We still believe that education is an investment in the future, and that an education investment now saves costs later. When times get better, when this recession finally gets done playing havoc with the economy, we need to rededicate ourselves to reversing the disinvestment in education. We need to make sure our youths have the best chance of preparing themselves for the challenges of tomorrow.
Like it or not, Oregon has a boom and bust economy. Now Oregon is in a bust cycle. The cycle won’t last forever. The sacrifices that employees make now will help the district get through a very serious budget crisis.
When budgets allow, however, we must once again commit ourselves to smaller class sizes, which will help us reach bigger educational goals for our students.

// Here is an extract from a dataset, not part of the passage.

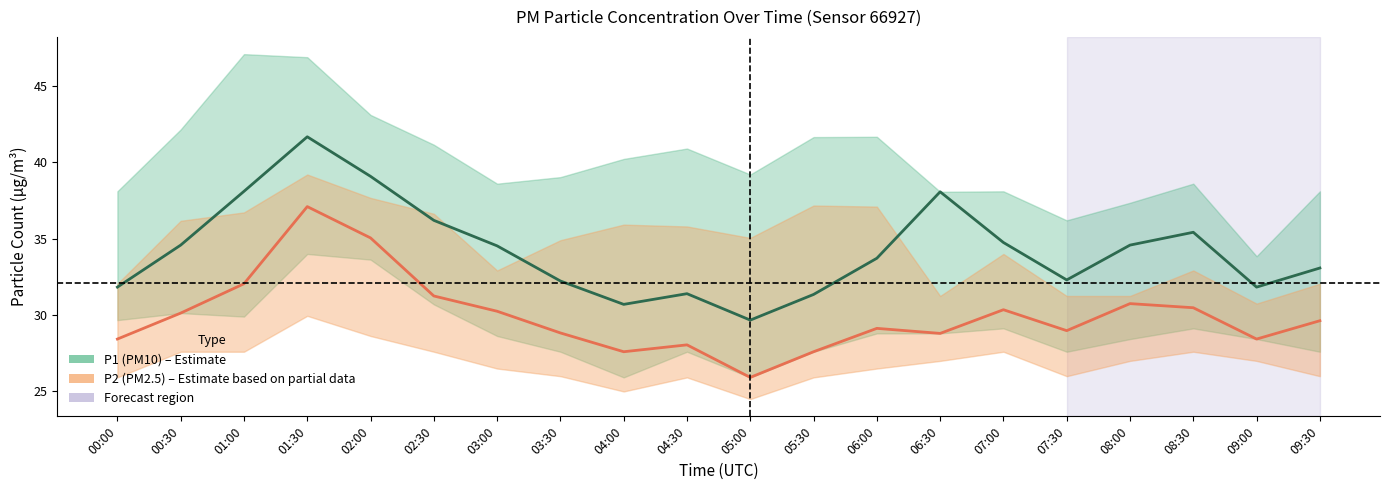

Read the P1 (PM10) value at 01:30.

41.7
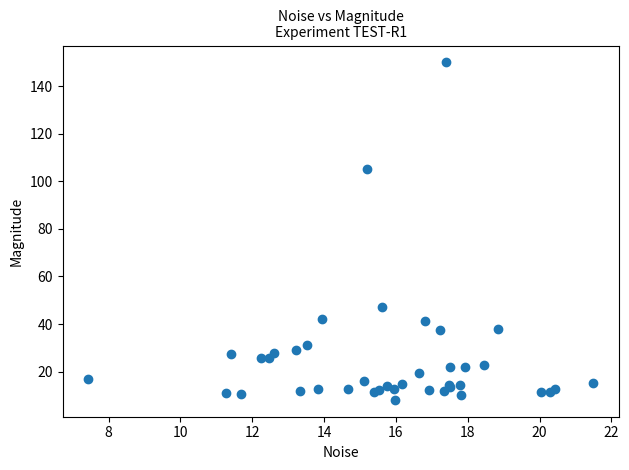

What Y value in the scatter plot is closest to 79?

105.2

The elimination of one elementary school teaching position (the cut was possible because of a retirement) may have been necessary in the short term, but the position should be reinstated as soon as the economy allows.
Sadly, students will lose four days of school if the contract is ratified. And students of course need to be our No. 1 priority when considering any spending decisions revolving around the school. A quality education for them equals economic opportunity later, and a safer, more civilized world for all of us.
Strong schools, as we’ve noted in this space before, attract business, and more business means more jobs. That’s a point to remember even now when we fight our way through one of the worse economic times since the Great Depression.
When the economy is better, we need to rededicate ourselves to strong schools. It means keeping at least some of our talent here rather than it all getting away to the bright lights and big cities.
The teachers should be commended for taking the common sense approach and voting for taking a cut in pay. In the long run, we will all be better off for their courageous decision.